Cut-up is performed by taking a finished and fully linear text (printed on paper) and cutting it in pieces with a few or single words on each piece. The resulting pieces are then rearranged into a new text. The rearranging of work often results in surprisingly innovative new phrases. A common way is to cut a sheet in four rectangular sections, rearranging them and then typing down the mingled prose while compensating for the haphazard word breaks by improvising and innovating along the way.
Gil J. Wolman developed cut-up techniques as part of his lettrist practice. Also in the 1950s painter and writer Brion Gysin more fully developed the cut-up method after accidentally discovering it. He began deliberately cutting newspaper articles into sections, which he randomly rearranged.
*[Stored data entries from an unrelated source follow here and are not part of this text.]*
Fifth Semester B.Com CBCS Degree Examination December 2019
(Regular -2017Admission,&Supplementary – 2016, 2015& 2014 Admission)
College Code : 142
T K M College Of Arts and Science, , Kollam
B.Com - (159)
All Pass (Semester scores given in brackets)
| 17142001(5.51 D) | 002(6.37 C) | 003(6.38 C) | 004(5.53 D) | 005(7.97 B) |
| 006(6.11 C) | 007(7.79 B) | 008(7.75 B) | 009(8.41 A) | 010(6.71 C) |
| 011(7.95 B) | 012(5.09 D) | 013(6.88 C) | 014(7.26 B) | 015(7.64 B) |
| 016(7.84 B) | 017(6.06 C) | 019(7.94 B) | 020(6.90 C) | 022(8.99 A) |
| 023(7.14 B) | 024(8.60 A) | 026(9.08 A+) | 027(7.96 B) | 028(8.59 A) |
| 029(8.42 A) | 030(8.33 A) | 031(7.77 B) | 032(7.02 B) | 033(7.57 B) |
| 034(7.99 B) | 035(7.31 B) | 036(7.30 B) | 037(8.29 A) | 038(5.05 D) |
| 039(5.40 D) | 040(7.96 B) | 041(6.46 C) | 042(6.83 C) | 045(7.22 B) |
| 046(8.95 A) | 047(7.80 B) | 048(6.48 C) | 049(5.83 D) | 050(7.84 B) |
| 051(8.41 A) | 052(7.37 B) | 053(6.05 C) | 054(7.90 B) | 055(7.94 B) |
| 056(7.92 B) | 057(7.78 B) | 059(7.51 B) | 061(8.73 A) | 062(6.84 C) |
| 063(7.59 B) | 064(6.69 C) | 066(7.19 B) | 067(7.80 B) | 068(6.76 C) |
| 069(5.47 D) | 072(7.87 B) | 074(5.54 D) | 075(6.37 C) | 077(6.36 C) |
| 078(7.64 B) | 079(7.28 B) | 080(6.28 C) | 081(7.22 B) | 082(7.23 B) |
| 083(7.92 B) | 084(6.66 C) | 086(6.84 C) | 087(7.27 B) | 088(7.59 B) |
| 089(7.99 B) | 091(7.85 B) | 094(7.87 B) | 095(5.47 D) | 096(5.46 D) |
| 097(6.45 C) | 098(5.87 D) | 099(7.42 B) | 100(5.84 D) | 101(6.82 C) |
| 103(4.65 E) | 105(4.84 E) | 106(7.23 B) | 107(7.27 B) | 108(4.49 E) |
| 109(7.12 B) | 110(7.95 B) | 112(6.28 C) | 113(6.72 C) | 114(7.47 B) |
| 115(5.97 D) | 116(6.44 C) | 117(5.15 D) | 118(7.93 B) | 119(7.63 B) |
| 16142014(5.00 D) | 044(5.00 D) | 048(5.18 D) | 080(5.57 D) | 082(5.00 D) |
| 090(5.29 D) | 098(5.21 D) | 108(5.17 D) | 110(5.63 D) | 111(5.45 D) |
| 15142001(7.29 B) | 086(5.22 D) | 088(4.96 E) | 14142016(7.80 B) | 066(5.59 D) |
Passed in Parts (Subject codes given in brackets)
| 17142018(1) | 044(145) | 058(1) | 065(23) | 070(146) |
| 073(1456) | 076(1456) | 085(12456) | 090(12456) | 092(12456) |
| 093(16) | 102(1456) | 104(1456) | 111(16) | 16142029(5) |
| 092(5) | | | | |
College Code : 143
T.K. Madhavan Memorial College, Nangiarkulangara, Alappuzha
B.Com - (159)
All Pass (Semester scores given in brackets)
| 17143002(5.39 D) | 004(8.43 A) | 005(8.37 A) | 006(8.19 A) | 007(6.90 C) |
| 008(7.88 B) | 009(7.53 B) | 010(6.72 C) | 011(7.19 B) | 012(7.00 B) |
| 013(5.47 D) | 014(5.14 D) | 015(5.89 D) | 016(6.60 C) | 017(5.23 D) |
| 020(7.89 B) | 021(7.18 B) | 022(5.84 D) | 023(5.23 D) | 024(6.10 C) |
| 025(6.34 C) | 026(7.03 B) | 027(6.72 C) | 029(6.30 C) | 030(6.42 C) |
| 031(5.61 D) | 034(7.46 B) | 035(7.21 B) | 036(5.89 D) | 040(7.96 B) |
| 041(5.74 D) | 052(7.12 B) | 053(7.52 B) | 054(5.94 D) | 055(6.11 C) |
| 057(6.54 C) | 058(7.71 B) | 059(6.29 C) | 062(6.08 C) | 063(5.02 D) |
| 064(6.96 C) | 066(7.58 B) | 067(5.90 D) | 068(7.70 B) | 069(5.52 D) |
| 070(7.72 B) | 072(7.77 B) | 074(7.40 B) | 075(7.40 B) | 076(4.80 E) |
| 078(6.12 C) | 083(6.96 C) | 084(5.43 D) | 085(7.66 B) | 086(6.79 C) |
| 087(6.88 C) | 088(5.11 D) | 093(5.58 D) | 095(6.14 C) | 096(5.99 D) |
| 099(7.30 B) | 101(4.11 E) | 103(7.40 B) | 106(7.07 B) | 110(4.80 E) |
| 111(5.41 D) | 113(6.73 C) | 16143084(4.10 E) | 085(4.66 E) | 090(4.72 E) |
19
Minutes to Go resulted from his initial cut-up experiment: unedited and unchanged cut-ups which emerged as coherent and meaningful prose.

Nowadays Spammers use very similar digital techniques to cut up texts that are available on-line.
Here are some of links to where you can try out some cuting up.

http://vispo.com/cgi-bin/wonder/cutup/cutup.cgi
http://www.languageisavirus.com/

1 comment:

gdcom student said...

I didn't know that there was an actual method of cutting up this kind of material. Amazing!